COMPLETE THE FOLLOWING -
[1] In the post on improving DBI, what language were the original RSQLite 1.0.0 sources rewritten in?
[2] Extend the post about the "Improving DBI" project, picking up after its final sentence.
── PASSAGE SHOWN ──
The deadline for submitting a proposal is midnight PST, Friday February 10, 2017. For the mechanics of submitting a proposal and some guidance on how to write a good proposal see the Call for Proposals Webpage. Also, if you have ideas for projects, but you’re not sure you have the skills to do them yourself, file an issue with your idea on the wish list that the R Consortium maintains on GitHub.

 

Halfway through “Improving DBI”

By Blog, R Consortium Project, R Language

by Kirill Müller

In early 2016 the R Consortium partially accepted my “Improving DBI” proposal. An important part is the design and implementation of a testable DBI specification. Initially I also proposed to make three DBI backends to open-source databases engines (RSQLite, RMySQL, and RPostgres) compatible to the new DBI specification, but funding allows to work on only one DBI backend. I chose RSQLite for a number of reasons:

  • It is a very important package, judging by the number of reverse CRAN and Bioconductor dependencies
  • It’s easy to work with, because everything (including the database engine) is bundled with the package
  • It seemed to be the most advanced package, closest to the (yet to be completed) DBI specification
  • An informal Twitter poll supports this decision by a tiny margin

The project has reached an important milestone, with the release of RSQLite 1.1. This post reports the progress achieved so far, and outlines the next steps.

RSQLite

While the RSQLite API has changed very little (hence the minor version update), it includes a complete rewrite of the original 1.0.0 sources in C++. This has considerably simplified the code, which makes future maintenance easier, and allows us to take advantage of the more sophisticated memory management tools available in Rcpp, which help protect against memory leaks and crashes.

RSQLite 1.1 brings a number of improvements:

  • New strategy for prepared queries: Create a prepared query with dbSendQuery() or dbSendStatement() and bind values with dbBind(). This allows you to efficiently re-execute the same query/statement with different parameter values iteratively (by calling dbBind() several times) or in a batch (by calling dbBind() once with a data-frame-like object).
  • Support for inline parametrised queries via the param argument to dbSendQuery(), dbGetQuery(), dbSendStatement() and dbExecute(), to protect from SQL injection.
  • The existing methods dbSendPreparedQuery() and dbGetPreparedQuery() have been soft-deprecated, because the new API is more versatile, more consistent and stricter about parameter validation.
  • Using UTF8 for queries and parameters: this mean that non-English data should just work without any additional intervention.
  • Improved mapping between SQLite’s cell-types and R’s column-types.

See the release notes for further changes.

The rewrite was implemented by Hadley Wickham before the “Improving DBI” project started, and has been available for a long time on GitHub. Nevertheless, the CRAN release has proven much more challenging than anticipated, because so many CRAN and Bioconductor packages import it. (Maintainers of reverse dependencies might remember multiple e-mails where I was threatening to release RSQLite “for real”.) My aim was to break as little existing code as possible. After numerous rounds of revdep-checking and improving RSQLite, I’m proud to report that the vast majority of reverse dependencies pass their checks just as well (and as quickly!) as they did with v1.0.0. Most tests from v1.0.0 are still present in the current codebase. This means that non-packaged code also has a good chance to work unchanged. I’m happy to work with package maintainers or users whose code breaks after the update.
───
── EXCERPTED DATA ──
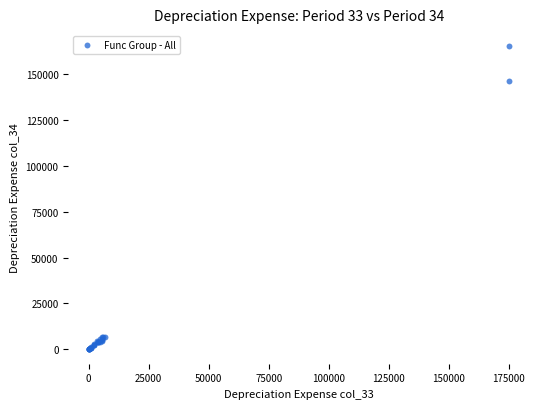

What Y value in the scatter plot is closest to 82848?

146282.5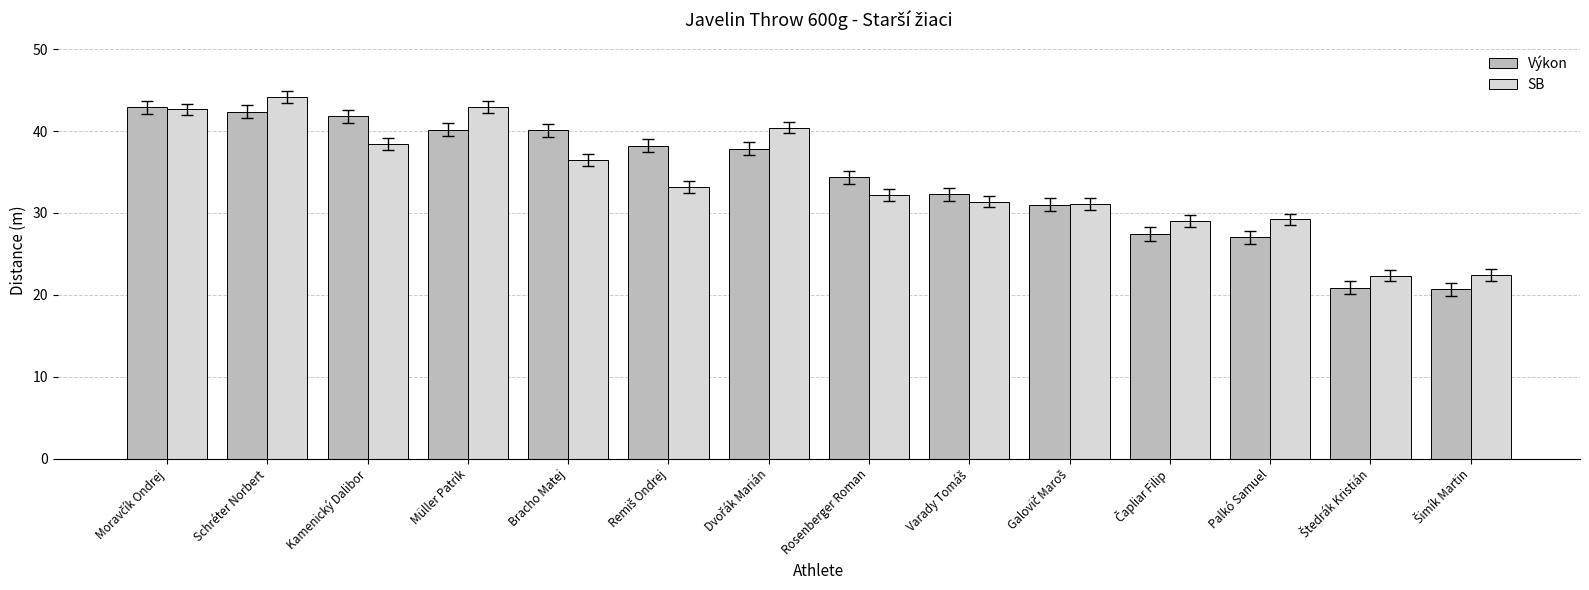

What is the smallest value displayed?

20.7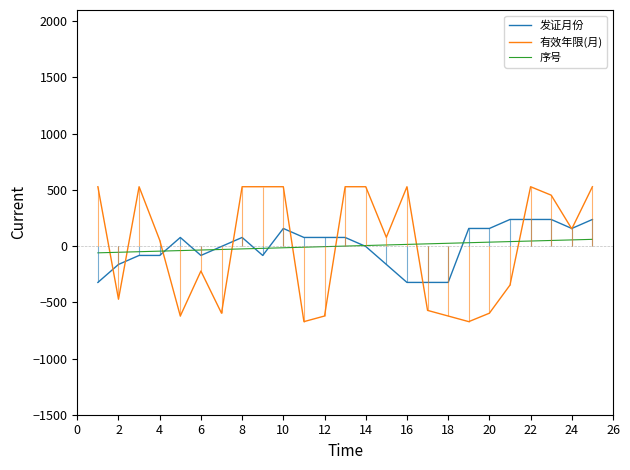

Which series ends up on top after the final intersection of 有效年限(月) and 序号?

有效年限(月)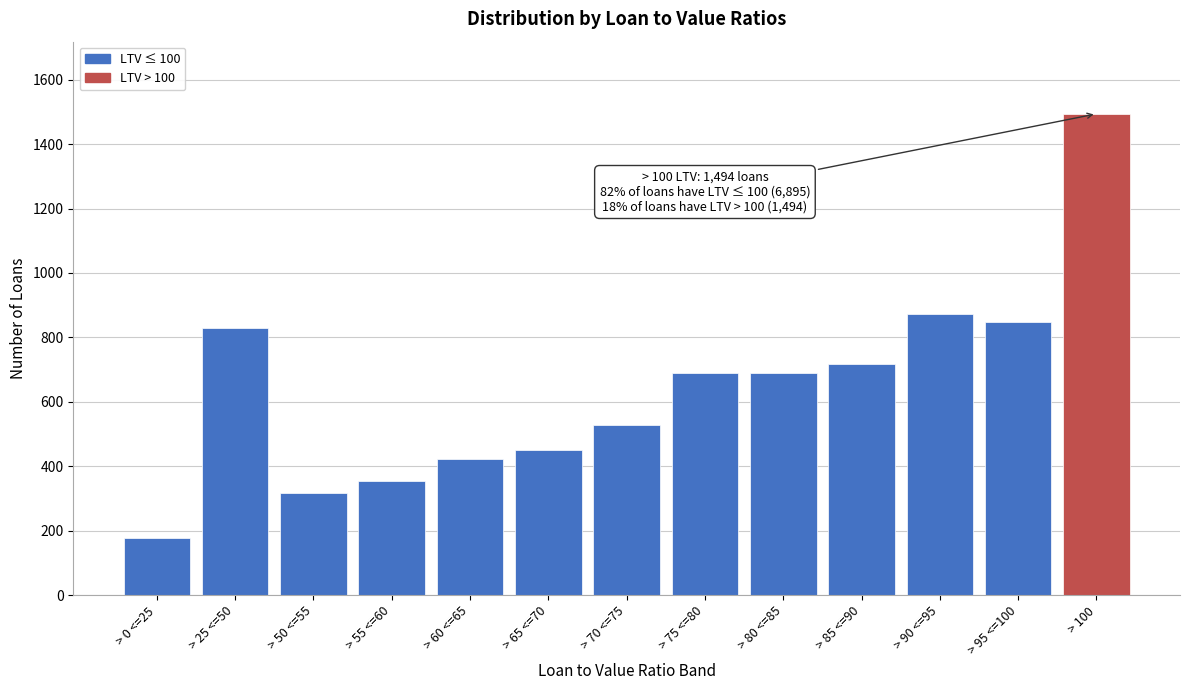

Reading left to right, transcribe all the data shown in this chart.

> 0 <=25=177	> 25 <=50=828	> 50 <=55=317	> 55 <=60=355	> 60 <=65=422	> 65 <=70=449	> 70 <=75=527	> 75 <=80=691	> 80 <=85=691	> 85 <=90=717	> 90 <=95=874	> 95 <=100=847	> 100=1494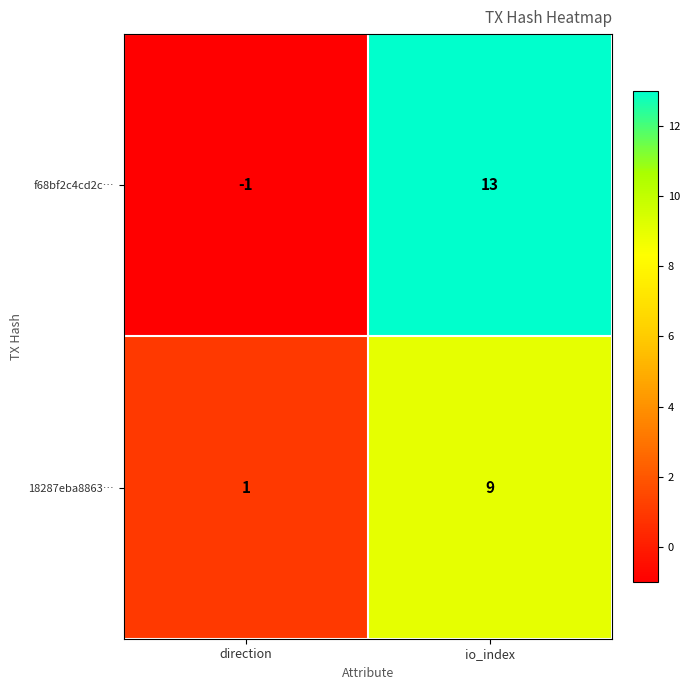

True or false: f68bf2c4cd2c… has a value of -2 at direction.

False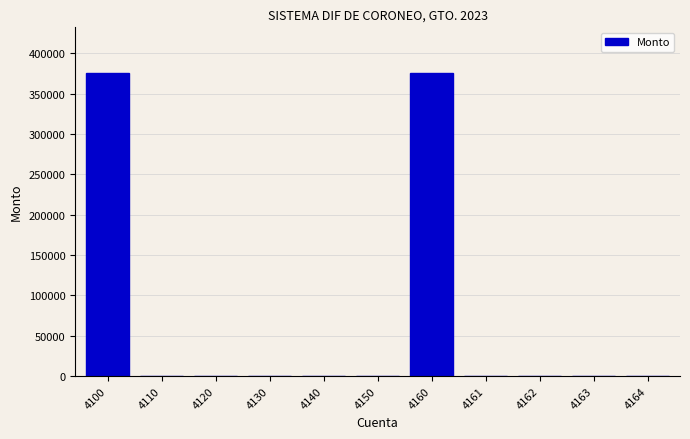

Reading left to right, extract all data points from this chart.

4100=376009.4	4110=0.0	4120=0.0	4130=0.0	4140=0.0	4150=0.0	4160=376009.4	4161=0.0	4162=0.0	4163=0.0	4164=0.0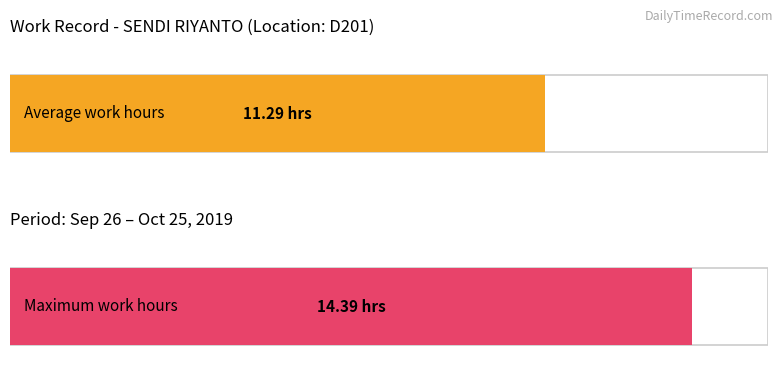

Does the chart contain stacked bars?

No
───
── EXCERPTED DATA ──
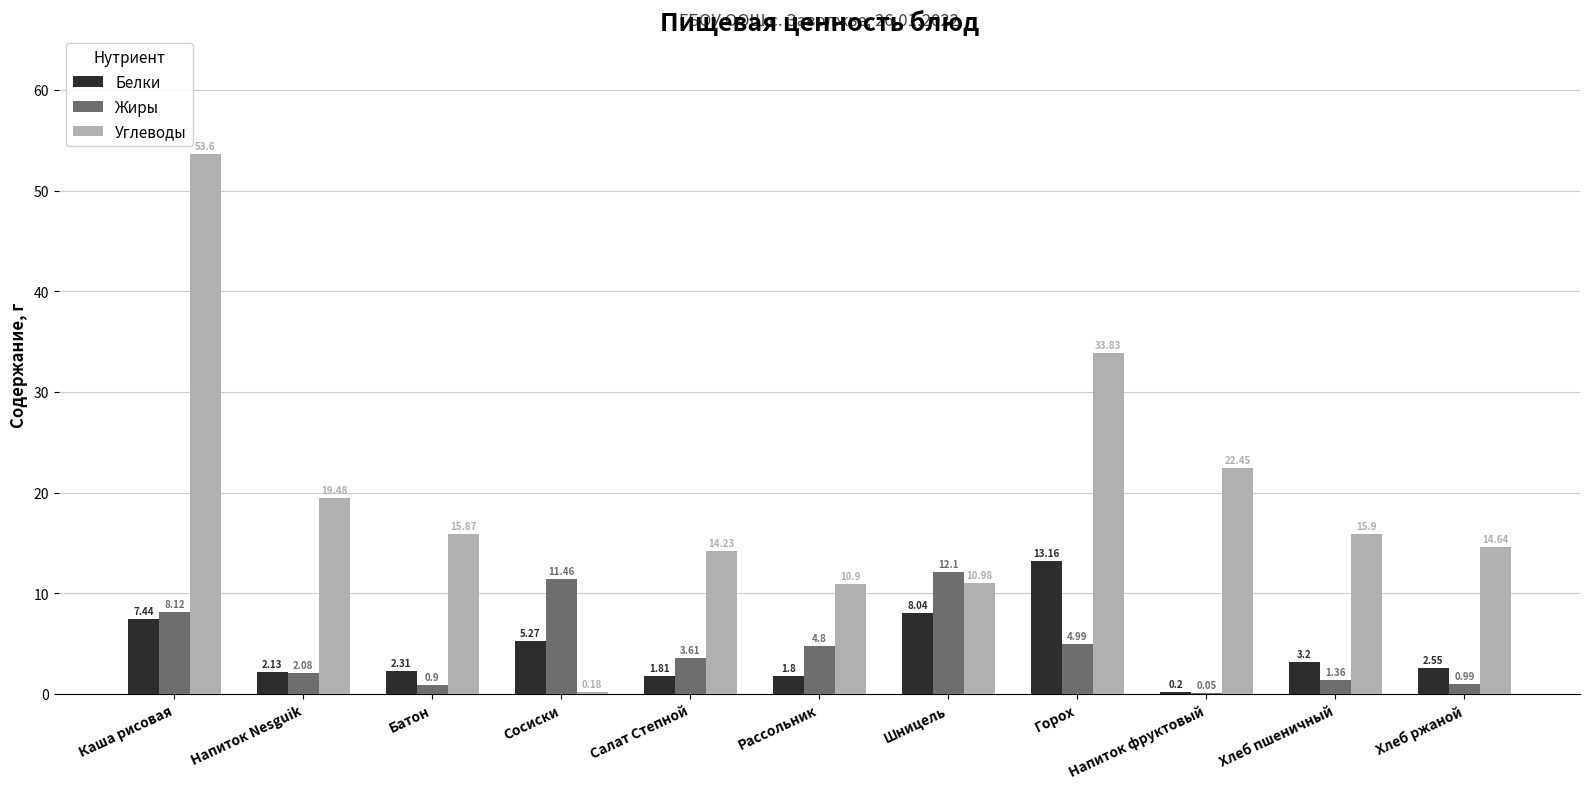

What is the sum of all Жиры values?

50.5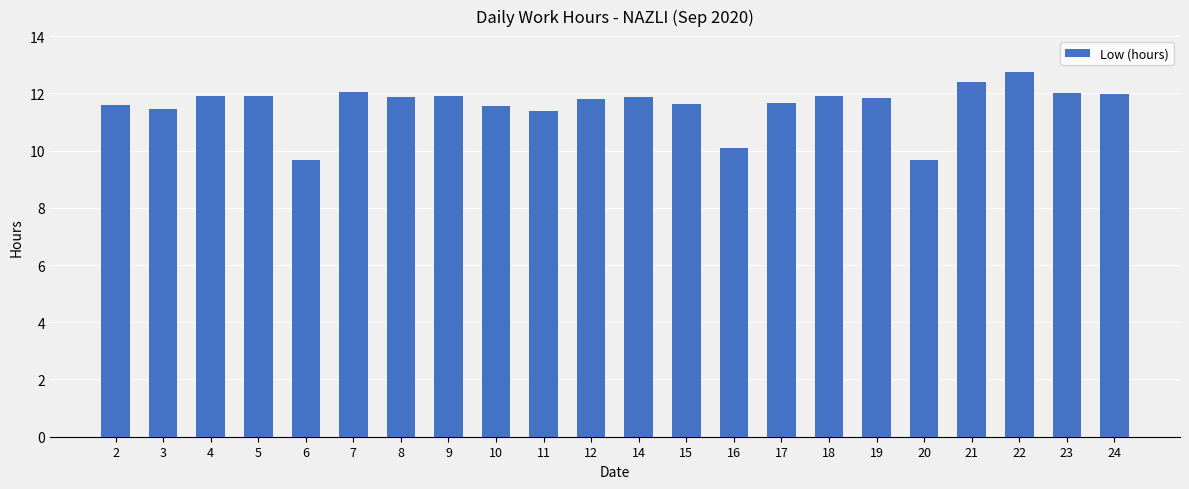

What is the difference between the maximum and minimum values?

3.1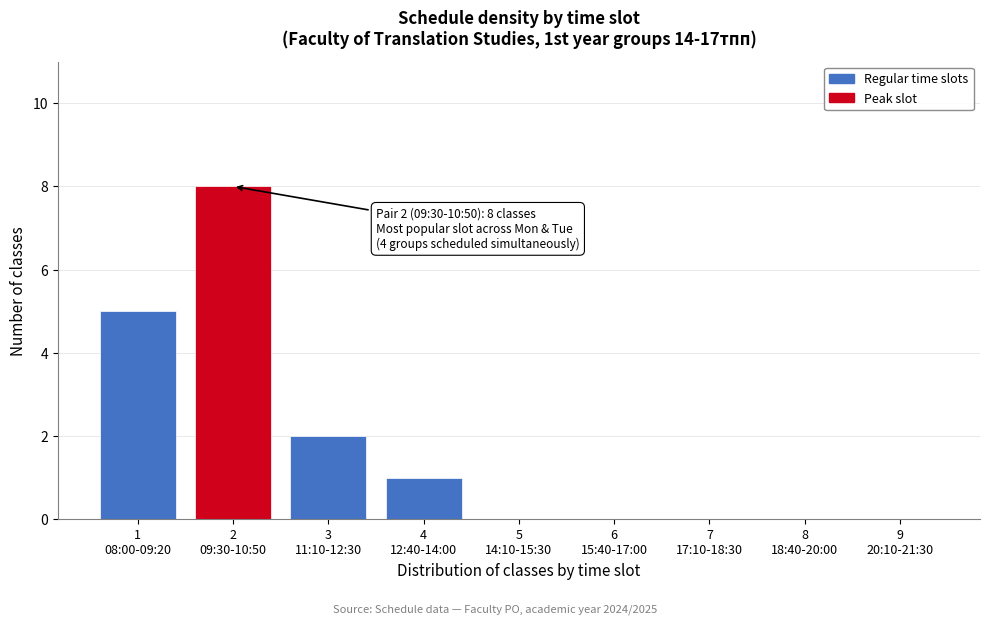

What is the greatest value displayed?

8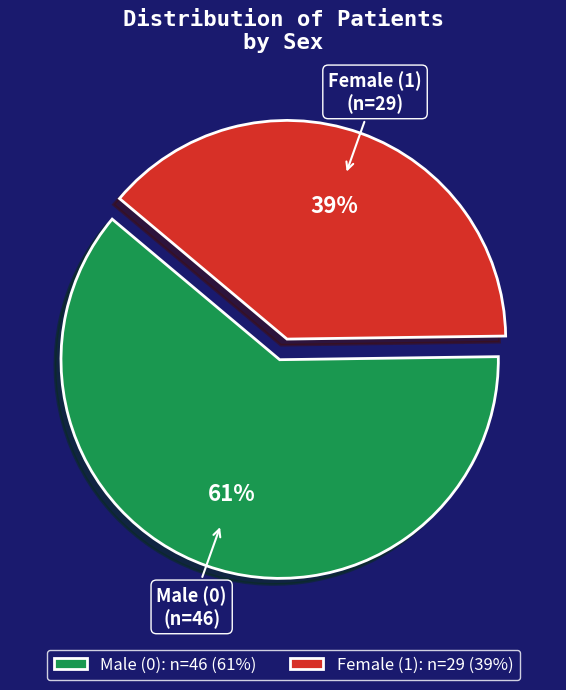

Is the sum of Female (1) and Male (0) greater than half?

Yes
───
RESULTS OF THE EXERCISE -
[1] C++

[2]
DBI

I have also released several DBI updates to CRAN, mostly to introduce new generics such as dbBind() (for parametrized/prepared queries) or dbSendStatement() and dbExecute() (for statements which don’t return data). The definition of a formal DBI specification is part of the project, a formatted version is updated continuously.

DBItest

In addition to the textual specification in the DBI package, the DBItest package provides backend independent tests for DBI packages. It can be easily used by package authors to ensure that they follow the DBI specification. This is important because it allows you to take code that works with one DBI backend and easily switch to a different backend (providing that they both support the same SQL dialect). Literate programming techniques using advanced features of roxygen2 help keeping both code and textual specifications in close proximity, so that amendments to the text can be easily tracked back to changes of the test code, and vice versa.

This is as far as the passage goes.